Ten girls dressed in blue and purple leotards plié on stage holding up Hula-Hoops to aid the main character, Nikolai, as he looks for the answers to three of life’s questions.
“The Three Questions” is a ballet based on a story by Leo Tolstoy and one of the 10 pieces involved in this year’s Dance Forum/UI Youth Ballet Spring Concert.
Performances will begin at 7:30 p.m. on Saturday with an additional concert at 2 p.m. on May 19 in North Hall’s Space/Place. Admission is free for UI students, $6 for youth and seniors, and $12 for the general public.
Alex Bush, a M.F.A. student in dance who helped choreograph the opening and finale portions of the piece “The Three Questions,” said working with the students is a great opportunity to teach them the basics of choreography.
“Teaching them rehearsal etiquette, ways of remembering choreography, and then watching them master that is always a lot of fun,” she said.
The choreographer, who first became involved with the UI Youth Ballet this year, said she thinks it’s important for anyone in the performing arts to be open to working with youth and understanding the value in doing so.
“I’ve always had a love for community engagement, and that’s an aspect I enjoy about the Youth Ballet,” Bush said. “I also love watching the dancers make discoveries at a young age.”
Jason Schadt, the artistic coordinator for the Youth Ballet, said that although the program’s mission is to teach dance technique to the community, it also provides opportunities for teachers to become better instructors.
Schadt started teaching with the Youth Ballet in 2006, when he was still in graduate school at the UI. When he took over the position of artistic coordinator, the company had undergone a lot of changes, so he worked on building a strong versatile program for the community. The numbers of enrollment grew tremendously, and this year, 70 children are involved in the spring concert.
“From my personal standpoint, I’m excited to see how the system we are developing is working,” Schadt said. “Every year, we are growing a little bit. We are becoming more and more of a solid presence in the community, and when show time comes, it clarifies that fact even more.”
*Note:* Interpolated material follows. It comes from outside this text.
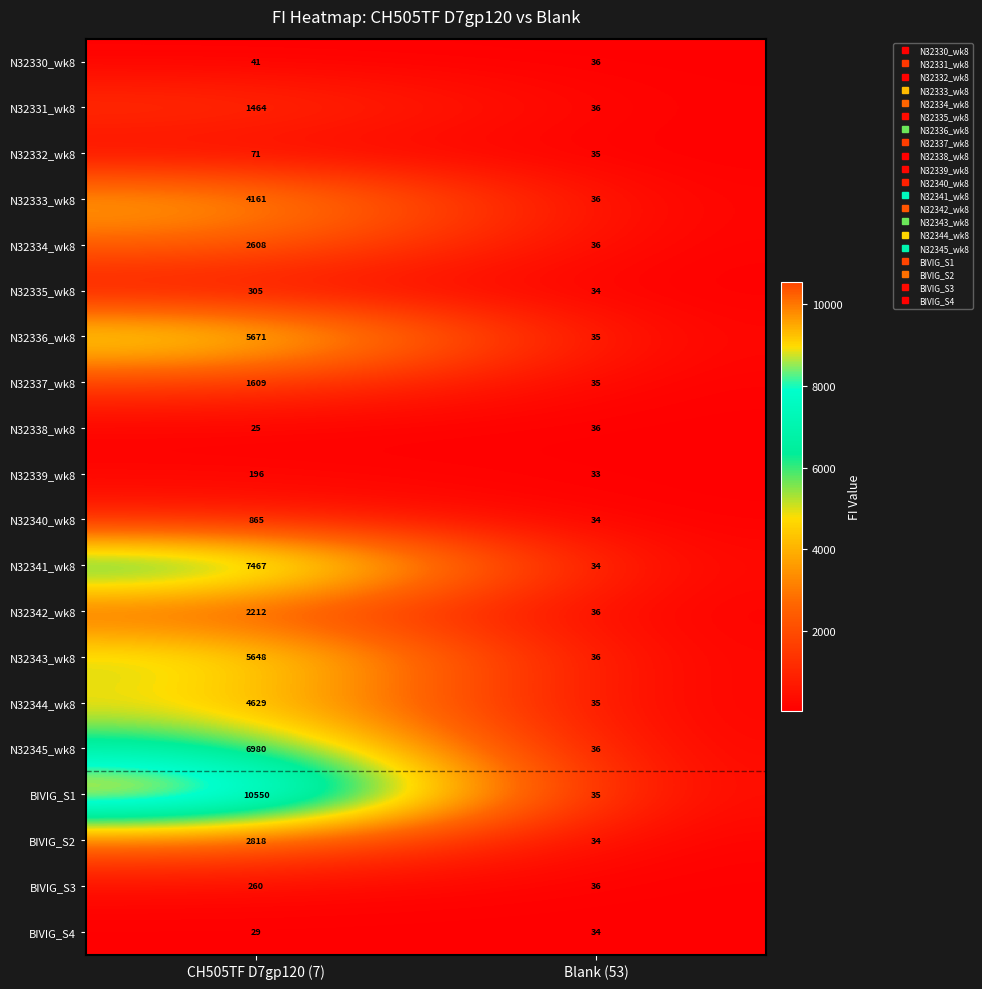

Read the BIVIG_S2 value at Blank (53), to the nearest 50.

50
Schadt choreographed two pieces for the show while maintaining his role as director of the concert.
“I’m working a lot with the students on the use of the coordination of the heads and the arms in this piece,” he said. “It’s a big part of ballet training, especially as dancers get older, it helps them to look refined and well-trained.”
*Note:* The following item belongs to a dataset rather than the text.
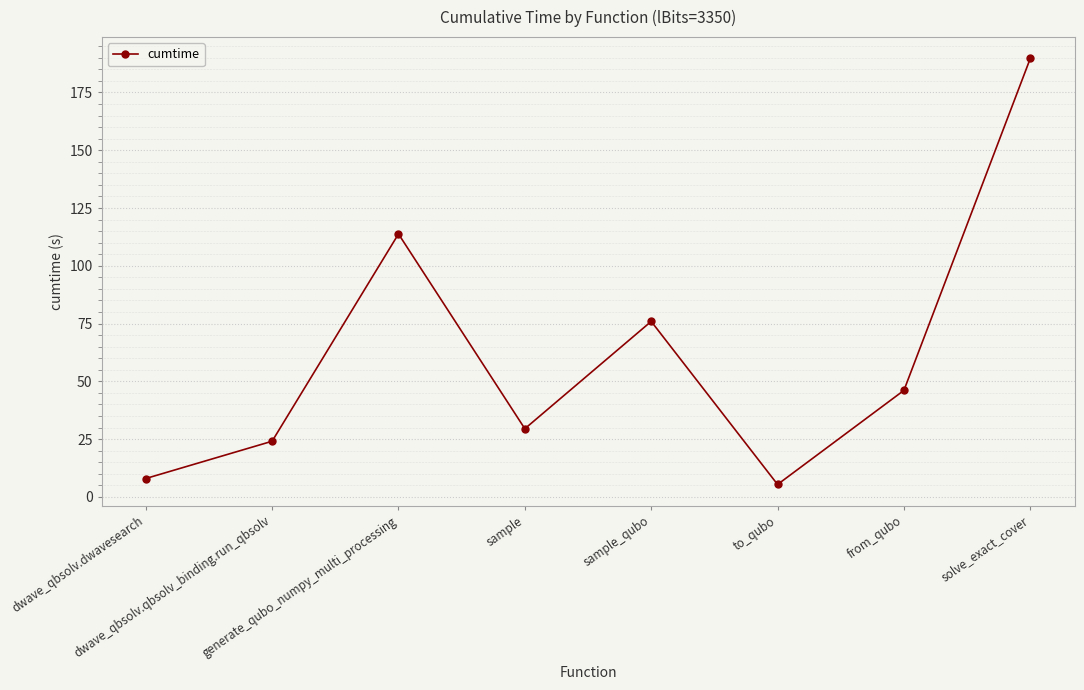

How many values are below 46?

4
Schadt’s second piece is part of the larger ballet “The Three Questions.” He describes his section as the calm before the storm and said his dancers have the specific challenge of dancing something that is more conceptual.
“I explained it to them as they are the force that drives the sidewalk,” Schadt said. “They are dancing in the warming sunlight and bringing into their bodies a sense of calm and assurance into the space that storms don’t last forever.”
This year under the direction of Joan Gonwa, the Youth Ballet added a new class called choreography improvisation in which the students created their first choreographed pieces to be performed at the concert.
Three soloists were involved in the class, in which, she said, they had the chance to create something on their own that would give voice to their movement.
“The dancers are really studying the creative process and learning to choreograph their own pieces,” Gonwa said. “They are learning composition and then using the technique they learned in all their other dance classes.”
The UI visiting professor in contemporary modern dance said the students have been disciplined and engaged throughout the creative process.
“I think these students showing their work and what they’ve learned is really special,” she said. “To have the chance to share their hard work is really what dance is all about.”
The spring concert will also include a 25 minute piece choreographed by Jennifer Weber, who wanted to choose something that would allow the students to be involved in the creative process.
“The studio was the playground, and our imaginations could take us wherever they could,” Weber said. “It isn’t a typical fairy tale; it kind of has a deeper meaning behind it, so I thought all of those things put together would be great to use as a jumping point to create a piece.”
Learning characterization was the biggest challenge for the dancers because Weber gave them a lot of freedom in which they needed to react as their character would or think as their character would.
“I think it’s been challenging for the dancers, but I think it has made it exciting because they are really invested in the piece,” Weber said. “I think over the process of working through this all spring, it has infiltrated their day-to-day life, and they are really embracing it. I think everybody is excited for it to come together because there is a magic that happens on stage with the lights and the costumes, and I think they are ready for that.”